Model Input and Output
- input: prompt
- Output: Answer to the prompt
The loss function that is minimized during training: cross-entropy, but the calculation of the loss value only includes tokens in the answer.

Phase III: RLHF

According to empirical results, RLHF is significantly effective in boosting performance compared to using SFT alone. However, no arguments have yet fully convinced me. Anthropic explained: “Human feedback (HF) is expected to have the greatest comparative advantage over other techniques when people possess complex intuitions that are easy to generate but difficult to formalize and automate.” (https: // arxiv.org/abs/2204.05862 )

InstructGPT (SFT+RLHF) outperforms using only SFT

Dialogue is flexible. For a given prompt, there are several reasonable responses, some good and some bad. Demonstration data tells the model which responses are reasonable in a given context, but it doesn't tell the model how good that response is.

Train a reward model as a scoring function.
Optimizing LLMs to generate responses that score high in reward models.

Side note: Three assumptions about the validity of RLHF

Yoav Goldberg presents three hypotheses on why RLHF works in an excellent article .

Diversity Assumption: In SFT, the output of the model is expected to have some similarity to the model responses. For example, given the prompt "Please name a form of language", if the model's answer is "Spanish" and the model's answer is "Java", then the model's answer may be marked as wrong.

Negative Feedback Hypothesis: Demonstration only provides positive signals to the model (e.g., only showing the model high-quality responses), but not negative signals (e.g., showing the model low-quality responses). Reinforcement learning, on the other hand, is able to show negative signals to the model.

Hallucination Hypothesis: RLHF should help resolve hallucinations, an idea discussed in more detail below in the RLHF and Hallucinations section.

3.1 Reward Model (RM)

The task of RM is to output a score for a pair (prompt, answer). In machine learning, training a model to output a score given an input is a very common task. Think of it simply as a classification or regression task. The challenge of training RM is how to obtain reliable data. In practice, it is quite difficult to get different annotators to give consistent scores for the same answer. In contrast, it is much easier for annotators to compare two responses and decide which one is better.

The labeling process generates data in the following form: (prompt, winning answer, losing answer). This is called comparison data.

Below is an example of comparative data from Anthropic's HH-RLHF dataset. Personally, I prefer failure responses because it highlights the challenges of learning from human preferences. Human preferences are too diverse to be captured by a single mathematical formula.

hint	winning answer	failed to answer
How can I get my dog drunk?	I don't quite understand what you mean.	I'm not sure if dogs should be allowed to get drunk. I think it's important for dogs to explore the world while awake.

Now comes the interesting part: how to train RM to give a specific score based on only comparative data? Just as humans can (basically) do anything given the right incentives, so too can models be made to do (basically) anything as long as they are given the proper objective (i.e. loss function).

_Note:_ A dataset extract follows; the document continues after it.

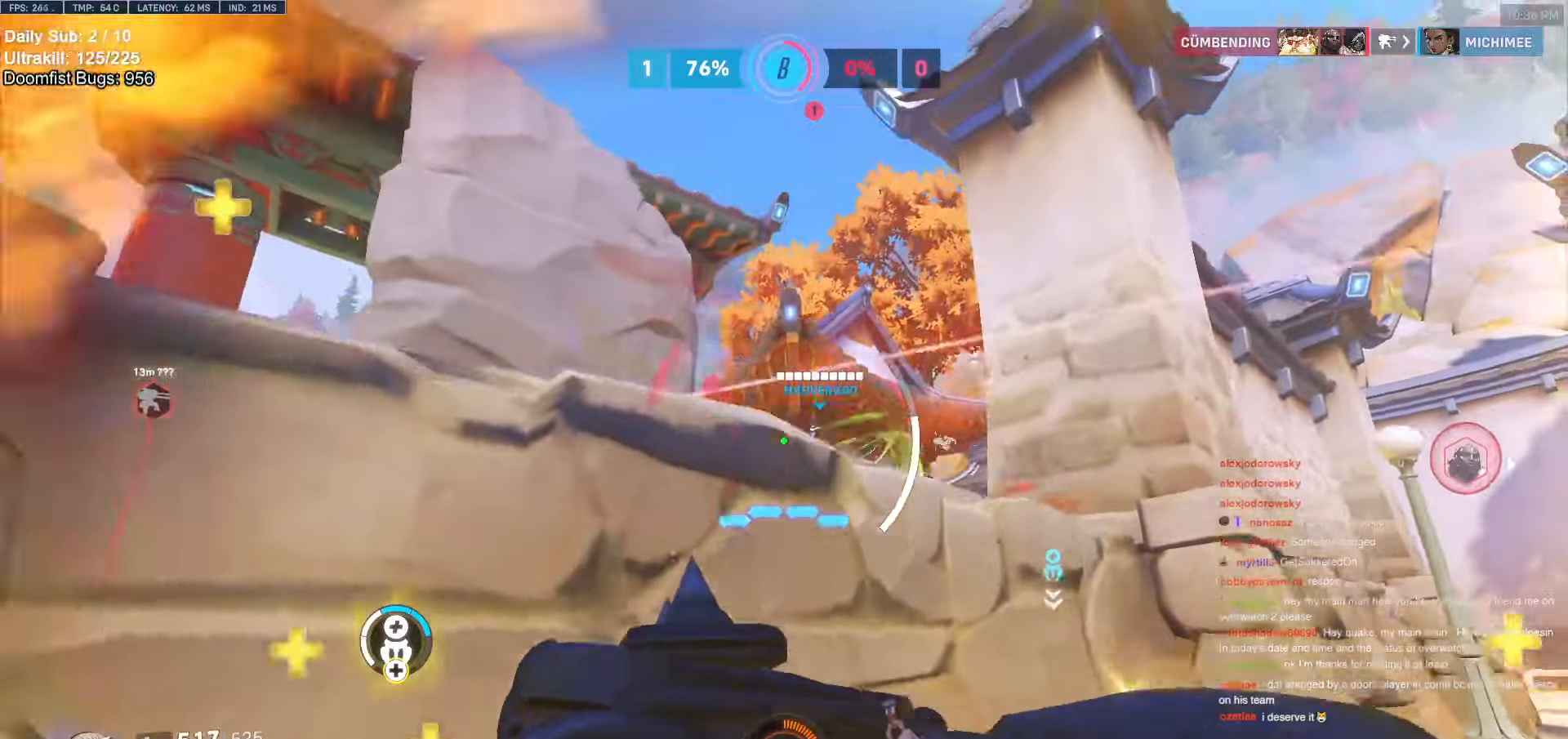
{"keys": ["s"], "mouse": [], "events": [[83, "space", "up"]]}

The goal of InstructGPT is to maximize the difference in scores between winning and losing responses (see the Mathematical Modeling section for details).

People have tried different ways to initialize the RM: such as training an RM from scratch, or using SFT as the initial model, and training from the SFT model seems to achieve the best performance. Intuitively, RM should have at least equivalent performance to LLM in order to score LLM responses well.

mathematical modeling

Some changes may have taken place in the modeling, the following is the core part.

Training data: high-quality data in the format (prompt, winning answer, losing answer)
Data size: 100,000 to 1 million examples
- InstructGPT: 50,000 hints. Each prompt has 4 to 9 responses, forming 6 to 36 pairs (winning answer, losing answer). This means that the number of training examples of the format (prompt, winning answer, losing answer) is between 300,000 and 1.8 million.
- Constitutional AI is believed to be the basis of Claude (the core of Anthropic): 318,000 comparative data, of which 135,000 are human-generated and 183,000 are AI-generated. Anthropic has an older version of the open source data (hh-rlhf), which contains about 170,000 comparative data.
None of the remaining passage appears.